Tenemos entonces dos problemas que resolver: El primero, qué verdades debemos a otros y, segundo, cómo decirlas cuando es el caso. Las relaciones médicopaciente ilustran bien este delicado asunto. El paciente, en principio, tiene derecho a conocer su estado de salud, pero un diagnóstico grave dicho de golpe y porrazo puede perjudicar sus posibilidades de recuperación o, más modestamente, su calidad de sobrevida. En este caso, el consejo de Häring se orientaba en dirección a acompa- ñar a quien tiene derecho a la verdad para que la vaya conociendo progresivamente de acuerdo a su propia madurez y firmeza de carácter. Así, pues, una verdad que se transmite con descuido puede hacer mucho daño. Concluía Häring con su orientación principal: la verdad debe estar al servicio de una comunicación amorosa. Desprovista de ese amor por el destinatario, la verdad se emplea a menudo como arma para hacer daño, y ¡por Dios que hay verdades que se ventilan para dañar, no para liberar! En el debate público nos estamos acostumbrando a muchos comportamientos para ocultar verdades que se nos deben, y que suelen ser sustituidas por verdades que no vienen al caso. Preguntas directas (“¿Cómo ha financiado sus campañas?”) que se encuentran con respuestas oblicuas (“Estoy orgulloso de haber integrado muchas corporaciones de beneficencia”), que niegan el derecho a la información de los ciudadanos. Pero si ampliamos el ángulo de visión, veremos que la verdad negada o mal dicha abunda en otros ambientes muy distintos de los temas públicos. Por ejemplo, los reality son un género televisivo en que, a pretexto de hacer apología de la “sinceridad” en una sociedad demasiado comprometida con el eufemismo, se hace alarde de relaciones humanas tóxicas en que abunda el maltrato sicológico. Incluso si allí se dicen cosas ciertas entre unos y otros, se abusa de ellas si se las emplea como formas de agresión. La llamada “farandulización” guarda relación con esto, divulgar masivamente lo que no corresponde que sepamos, sin ninguna consideración hacia aquellos acerca de quienes se habla. Cuando la práctica de aludirnos unos a otros de modos denigrantes se vuelve un coro estridente, entonces es momento de preguntarnos si queremos, como sociedad, autoflagelarnos y ahogarnos en un mar de odiosidad.
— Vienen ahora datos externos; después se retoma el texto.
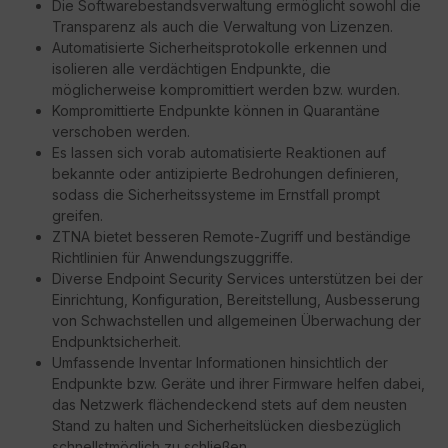
Die Softwarebestandsverwaltung ermöglicht sowohl die
Transparenz als auch die Verwaltung von Lizenzen.
Automatisierte Sicherheitsprotokolle erkennen und
isolieren alle verdächtigen Endpunkte, die
möglicherweise kompromittiert werden bzw. wurden.
Kompromittierte Endpunkte können in Quarantäne
verschoben werden.
Es lassen sich vorab automatisierte Reaktionen auf
bekannte oder antizipierte Bedrohungen definieren,
sodass die Sicherheitssysteme im Ernstfall prompt
greifen.
ZTNA bietet besseren Remote-Zugriff und beständige
Richtlinien für Anwendungszuggriffe.
Diverse Endpoint Security Services unterstützen bei der
Einrichtung, Konfiguration, Bereitstellung, Ausbesserung
von Schwachstellen und allgemeinen Überwachung der
Endpunktsicherheit.
Umfassende Inventar Informationen hinsichtlich der
Endpunkte bzw. Geräte und ihrer Firmware helfen dabei,
das Netzwerk flächendeckend stets auf dem neusten
Stand zu halten und Sicherheitslücken diesbezüglich
schnellstmöglich zu schließen.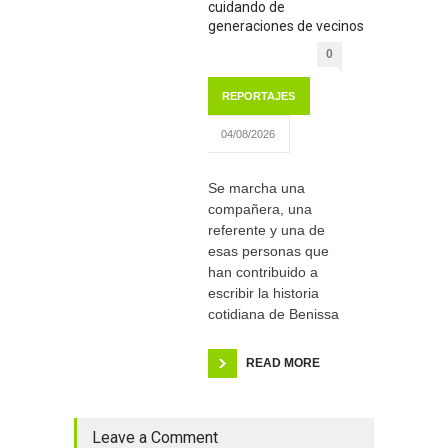
cuidando de
generaciones de vecinos
0
REPORTAJES
04/08/2026
Se marcha una
compañera, una
referente y una de
esas personas que
han contribuido a
escribir la historia
cotidiana de Benissa
READ MORE
Leave a Comment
De nuestra parte, cabe hacer una sana autocrí- tica respecto de si incluso en nuestros propios medios de comunicación transmitimos la verdad debida, y si lo hacemos amorosamente. Los comportamientos prosociales son abundantes pero suelen no ser espectaculares. Lo mórbido, en cambio, atrae la atención pero maleduca si lo convertimos en contenido habitual de nuestras conversaciones. “Aunque no esté de moda” -como decía Silvio Rodríguez- nos cabe aportar oxígeno al debate y a la información pública. Donde haya graves problemas y desacuerdos que afrontar, hacerlo respetando la dignidad del otro y procurando imparcialmente soluciones que satisfagan un bien común. Y sobre todo, dar a conocer buenas noticias, normalmente miradas tan en menos, que retraten las prácticas que constituyen el cemento de la sociedad, su cohesión cooperativa, su ingenio, su sentido del humor y su belleza.